If it’s something like “American Beauty” or David Hamilton photobooks or Brooke Shields’ early work (not just Pretty Baby but outright nude photoshoots), it is something that has already been published so in a case where it is claimed it should be illegal it could be argued that ship sailed already when it comes to “protecting” the material; I dunno if a court could always say “hey if the general public wants to look at it, it’s still at the library, we have not banned it yet”.

Plus, remember, the onus is on the law to prove beyond reasonable doubt. “Well, he has it he must have acquired it” is not good enough (see “someone else/virus did it” excuses). The act of acquiring has to be shown to have happened, usually email exchanges or proof of browser activity, the defendant most likely in control of that process, etc. The act of possession is easy to prove. It’s there or it’s not. Basically, unless you can prove the photo originates somewhere else, saying “he’s either guilty of acquiring or making it” is a pretty vague charge. Saying “He did either A or B” means “we can’t prove A and we can’t prove B”

I always wonder in cases like this how likely the match is made if a photo is cropped, adjusted in colour or contrast, resized, etc.

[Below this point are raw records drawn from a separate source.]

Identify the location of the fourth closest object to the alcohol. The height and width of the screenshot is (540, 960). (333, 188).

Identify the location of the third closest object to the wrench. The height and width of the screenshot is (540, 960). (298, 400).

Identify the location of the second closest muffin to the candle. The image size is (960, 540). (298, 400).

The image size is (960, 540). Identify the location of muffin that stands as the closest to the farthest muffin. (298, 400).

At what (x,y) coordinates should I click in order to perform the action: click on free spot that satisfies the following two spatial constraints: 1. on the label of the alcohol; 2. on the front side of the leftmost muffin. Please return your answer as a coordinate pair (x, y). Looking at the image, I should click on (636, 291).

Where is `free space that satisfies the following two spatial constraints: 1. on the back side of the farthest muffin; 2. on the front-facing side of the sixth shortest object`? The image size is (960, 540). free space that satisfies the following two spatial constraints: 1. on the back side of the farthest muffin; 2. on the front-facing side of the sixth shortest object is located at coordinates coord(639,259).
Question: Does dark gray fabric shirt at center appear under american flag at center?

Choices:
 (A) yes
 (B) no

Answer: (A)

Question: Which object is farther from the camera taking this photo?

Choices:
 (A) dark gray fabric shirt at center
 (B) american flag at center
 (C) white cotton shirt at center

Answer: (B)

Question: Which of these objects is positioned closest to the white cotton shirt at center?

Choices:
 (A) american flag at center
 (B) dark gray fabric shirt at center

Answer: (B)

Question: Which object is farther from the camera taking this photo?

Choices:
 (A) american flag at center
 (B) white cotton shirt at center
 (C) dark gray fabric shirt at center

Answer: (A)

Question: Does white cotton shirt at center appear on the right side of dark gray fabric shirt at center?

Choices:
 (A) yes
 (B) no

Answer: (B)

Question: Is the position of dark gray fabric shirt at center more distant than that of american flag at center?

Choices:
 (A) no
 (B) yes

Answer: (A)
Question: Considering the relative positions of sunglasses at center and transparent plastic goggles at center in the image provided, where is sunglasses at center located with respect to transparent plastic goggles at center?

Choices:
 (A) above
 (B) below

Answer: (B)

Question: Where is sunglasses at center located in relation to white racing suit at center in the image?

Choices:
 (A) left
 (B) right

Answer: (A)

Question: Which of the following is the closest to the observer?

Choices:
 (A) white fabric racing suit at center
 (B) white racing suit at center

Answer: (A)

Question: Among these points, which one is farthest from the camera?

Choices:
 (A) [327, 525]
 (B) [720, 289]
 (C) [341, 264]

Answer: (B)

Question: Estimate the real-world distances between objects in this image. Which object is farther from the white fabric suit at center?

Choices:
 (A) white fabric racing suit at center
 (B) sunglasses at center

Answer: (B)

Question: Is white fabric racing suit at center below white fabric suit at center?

What’s the public service?:confused: That’s there is kiddie porn out there on the internet? :dubious:

(bolding mine)

Wouldn’t that be true by definition (at least in the US)?

I assume he is distinguishing between factual guilt and legal guilt. Factual guilt is largely irrelevant from a legal perspective, at least under the federal Constitution, of course (that is, a convicted defendant may not be entitled to retrial or dismissal even if absolute proof of his innocence exists) but state law may differ.